■ **Source texts of formatted documents**:
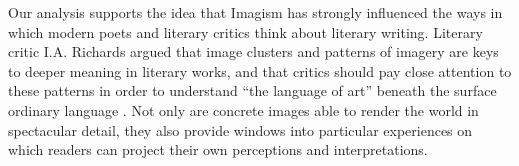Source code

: \documentclass{book}
\begin{document}


Our analysis supports the idea that Imagism has strongly influenced the ways in which modern poets and literary critics think about literary writing. Literary critic I.A. Richards argued that image clusters and patterns of imagery are keys to deeper meaning in literary works, and that critics should pay close attention to these patterns in order to understand ``the language of art'' beneath the surface ordinary language \citep{critic}. Not only are concrete images able to render the world in spectacular detail, they also provide windows into particular experiences on which readers can project their own perceptions and interpretations.
\end{document}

■ **TASK TO CARRY OUT**:
When you copy the records above, keep every word exact and drop the pictures.

■ **ANSWER SECTION**:
Source code

: \documentclass{book}
\begin{document}


Our analysis supports the idea that Imagism has strongly influenced the ways in which modern poets and literary critics think about literary writing. Literary critic I.A. Richards argued that image clusters and patterns of imagery are keys to deeper meaning in literary works, and that critics should pay close attention to these patterns in order to understand ``the language of art'' beneath the surface ordinary language \citep{critic}. Not only are concrete images able to render the world in spectacular detail, they also provide windows into particular experiences on which readers can project their own perceptions and interpretations.
\end{document}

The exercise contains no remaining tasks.